Sabendo disso, os criadores entenderam rapidamente que o único caminho é a avaliação genética, onde encontramos diversos animais que conseguem atender às exigências de características antagônicas. Mais ainda, os criadores acreditam na avaliação genética e utilizam como critério de seleção de suas vacas e touros. A confiabilidade da informação é unânime. Muitos dados são analisados anualmente, por isso que funciona. O americano é muito prático. Quando escolhem o touro a ser utilizado em suas vacas, seja em monta 
natural ou inseminação artificial, com a infinidade de opções encontradas no mercado, o principal critério é a avaliação genética. O produtor busca a genética que entrega as características que ele procura. 

Em 90% das fazendas dos Estados Unidos, o primeiro serviço das novilhas é entre 14 e 15 meses de idade, a taxa de prenhez é acima de 90% e a idade máxima de abate é até os 20 meses. Vaca magra é sinônimo de maus tratos ou revela um animal doente. Aliás, o bem estar animal é realidade, conforme suas instalações e manejo. Olhando para os animais se enxerga saúde e vitalidade. Vaca falhada é descarte. Não há segunda chance, como em muitos casos no Brasil. Beleza animal e padrão racial também são importantes, mas secundários. Os produtores vivem de vender quilos, não de cabeça bonita, inserção de cauda ou simplesmente um animal “bonito”. Produção é mais importante. O conceito de beleza está na funcionalidade do animal.

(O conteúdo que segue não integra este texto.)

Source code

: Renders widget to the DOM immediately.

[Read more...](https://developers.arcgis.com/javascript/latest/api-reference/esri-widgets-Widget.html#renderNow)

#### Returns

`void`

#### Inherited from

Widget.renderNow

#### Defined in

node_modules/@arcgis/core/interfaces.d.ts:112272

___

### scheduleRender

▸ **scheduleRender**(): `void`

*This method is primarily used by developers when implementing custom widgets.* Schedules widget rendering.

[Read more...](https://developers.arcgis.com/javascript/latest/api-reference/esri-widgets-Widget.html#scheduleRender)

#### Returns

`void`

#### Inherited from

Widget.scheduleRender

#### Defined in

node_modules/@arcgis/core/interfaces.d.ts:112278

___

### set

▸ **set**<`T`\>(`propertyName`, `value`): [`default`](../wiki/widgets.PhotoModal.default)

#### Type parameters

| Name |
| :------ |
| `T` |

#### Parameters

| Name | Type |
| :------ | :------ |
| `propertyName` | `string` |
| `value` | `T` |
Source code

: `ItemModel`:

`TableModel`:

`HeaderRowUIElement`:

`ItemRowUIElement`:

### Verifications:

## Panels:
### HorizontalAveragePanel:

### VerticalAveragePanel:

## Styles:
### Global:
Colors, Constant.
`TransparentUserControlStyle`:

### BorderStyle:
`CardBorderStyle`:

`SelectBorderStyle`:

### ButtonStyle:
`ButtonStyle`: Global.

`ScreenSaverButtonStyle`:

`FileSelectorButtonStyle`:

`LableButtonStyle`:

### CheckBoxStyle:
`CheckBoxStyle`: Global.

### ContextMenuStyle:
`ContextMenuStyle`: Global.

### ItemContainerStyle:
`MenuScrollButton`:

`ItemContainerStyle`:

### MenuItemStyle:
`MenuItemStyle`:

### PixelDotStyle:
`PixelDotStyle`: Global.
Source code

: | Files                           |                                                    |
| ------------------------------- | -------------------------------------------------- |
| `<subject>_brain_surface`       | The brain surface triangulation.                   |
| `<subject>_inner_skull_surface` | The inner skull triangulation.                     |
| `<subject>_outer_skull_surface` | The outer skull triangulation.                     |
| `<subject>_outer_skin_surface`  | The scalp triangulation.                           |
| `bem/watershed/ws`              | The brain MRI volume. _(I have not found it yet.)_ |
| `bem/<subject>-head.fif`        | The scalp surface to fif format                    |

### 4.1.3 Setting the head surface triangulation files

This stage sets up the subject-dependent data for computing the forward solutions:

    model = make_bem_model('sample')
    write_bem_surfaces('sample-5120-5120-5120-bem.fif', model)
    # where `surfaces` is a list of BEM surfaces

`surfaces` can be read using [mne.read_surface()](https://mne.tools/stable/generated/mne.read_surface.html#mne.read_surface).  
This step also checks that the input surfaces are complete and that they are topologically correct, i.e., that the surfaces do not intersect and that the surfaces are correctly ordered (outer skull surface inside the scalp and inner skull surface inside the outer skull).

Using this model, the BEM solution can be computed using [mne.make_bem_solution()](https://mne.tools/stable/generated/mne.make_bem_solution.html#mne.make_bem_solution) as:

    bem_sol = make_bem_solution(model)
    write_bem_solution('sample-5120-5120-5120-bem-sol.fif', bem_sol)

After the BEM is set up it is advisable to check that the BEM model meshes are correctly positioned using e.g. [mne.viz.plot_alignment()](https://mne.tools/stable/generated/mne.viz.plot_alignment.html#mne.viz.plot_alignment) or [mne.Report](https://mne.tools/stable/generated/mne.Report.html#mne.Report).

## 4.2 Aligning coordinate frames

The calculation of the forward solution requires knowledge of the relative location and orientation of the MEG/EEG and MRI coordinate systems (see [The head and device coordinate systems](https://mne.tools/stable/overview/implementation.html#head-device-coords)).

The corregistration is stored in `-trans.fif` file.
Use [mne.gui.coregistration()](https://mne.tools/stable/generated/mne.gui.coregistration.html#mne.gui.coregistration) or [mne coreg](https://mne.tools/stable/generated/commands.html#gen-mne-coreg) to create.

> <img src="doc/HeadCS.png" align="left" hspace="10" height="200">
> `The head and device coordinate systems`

Por isso, quanto aos números da pecuária americana, existe uma grande evolução da produtividade. A população bovina atual é igual à população da década de 1950, porém a produção de carne é o dobro daquela época. Certamente isto foi conseguido com melhores técnicas de manejo, nutrição e sanidade, mas, fundamentalmente, com melhoramento genético! 

Tdos aqueles que trabalham com seleção genética deveriam conhecer o rebanho americano, entender como são selecionadas as vacas e os touros e como a avaliação genética é utilizada a favor da pecuária como um todo. Sem dúvidas, seria de grande valia para a pecuária brasileira. 

É importante ressaltar que essa genética, que entra em primeiro serviço aos 14/15 meses de idade, produz carcaças acima de 380 quilos, com carne
de qualidade e vacas eficientes a campo. E esta genética está disponível a todos os brasileiros e é massivamente utilizada via inseminação artificial, ou seja, temos potencial para alta produtividade. Uma oportunidade para quem, assim como os americanos, busca incessantemente maior desfrute e maior rentabilidade.